Okunacak bölüm >>

DIŞ POLİTİKA ELEŞTİRİSİ
Türk dış politikasını nasıl bulduğu şeklindeki bir soruyu da yanıtlayan İhsanoğlu,
" Bugün pilotlarınız, diplomatlarınız rehin alınıyorsa ve içeride dışarda siz hedef oluyorsanız komşularınızla herhalde bir sıkıntı vardır. Birkaç ülkede büyükelçiniz yoksa ve eski ticaret yollarınız kapatılmışsa, herhalde burada bir sıkıntı var. Gerçekten bunu gidermenin zamanının geldiğine inanıyorum. Aksi takdirde bizim dünyadaki yalnızlığımız daha da artacaktır" dedi.

TRT'YE ELEŞTİRİ
Seçimin adil şartlarda gerçekleştirilip gerçekleştirilmediğiyle ilgili bir soruya da yanıt veren İhsanoğlu şunları söyledi: Dünyanın hiçbir yerinde cumhurbaşkanlığı seçimi iki ayda yapılmaz. ABD'de iki sene falan devam ediyor. Biz iki aya indiriyoruz, bu tuhaf bir şey. Mesele diyoruz ki devlet para vermesin. E peki, birileri devletin imkanlarıyla yararlanıyor? İki aday neden yararlanmasın? Ondan sonra iki ayda ancak siz evi taşırsınız. Ama bir cumhurbaşkanı iki ayda seçilir mi? Demek ki öyle düşünülmüş. Bugün gazetelerde gördüm. TRT sayın başbakanımıza, 553 dakika tahsis etmiş. Bu abdı acizlerine, bu adaya ve Selahattin beye de üç dakika falan lütfetmiş. Bu milletin gözünden kaçmıyor. Birinci sırada oturanlar hatırlar, üçüncü dördüncü sıradakiler hatırlamazlar.

Yapılacak iş >>
İhsanoğlu'nun açıklamalarını aktaran metinde "TRT'YE ELEŞTİRİ" ifadesinden "dördüncü sıradakiler hatırlamazlar." ifadesine kadar olan kısmı hiç değiştirmeden tekrarlayın.

Veri bloğu >>
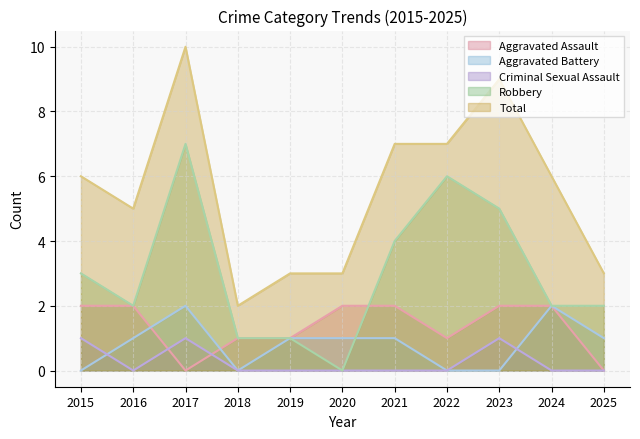

Rank the series by their maximum value, from highest to lowest.

Total, Robbery, Aggravated Assault, Aggravated Battery, Criminal Sexual Assault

Görevin sonucu >>
TRT'YE ELEŞTİRİ
Seçimin adil şartlarda gerçekleştirilip gerçekleştirilmediğiyle ilgili bir soruya da yanıt veren İhsanoğlu şunları söyledi: Dünyanın hiçbir yerinde cumhurbaşkanlığı seçimi iki ayda yapılmaz. ABD'de iki sene falan devam ediyor. Biz iki aya indiriyoruz, bu tuhaf bir şey. Mesele diyoruz ki devlet para vermesin. E peki, birileri devletin imkanlarıyla yararlanıyor? İki aday neden yararlanmasın? Ondan sonra iki ayda ancak siz evi taşırsınız. Ama bir cumhurbaşkanı iki ayda seçilir mi? Demek ki öyle düşünülmüş. Bugün gazetelerde gördüm. TRT sayın başbakanımıza, 553 dakika tahsis etmiş. Bu abdı acizlerine, bu adaya ve Selahattin beye de üç dakika falan lütfetmiş. Bu milletin gözünden kaçmıyor. Birinci sırada oturanlar hatırlar, üçüncü dördüncü sıradakiler hatırlamazlar.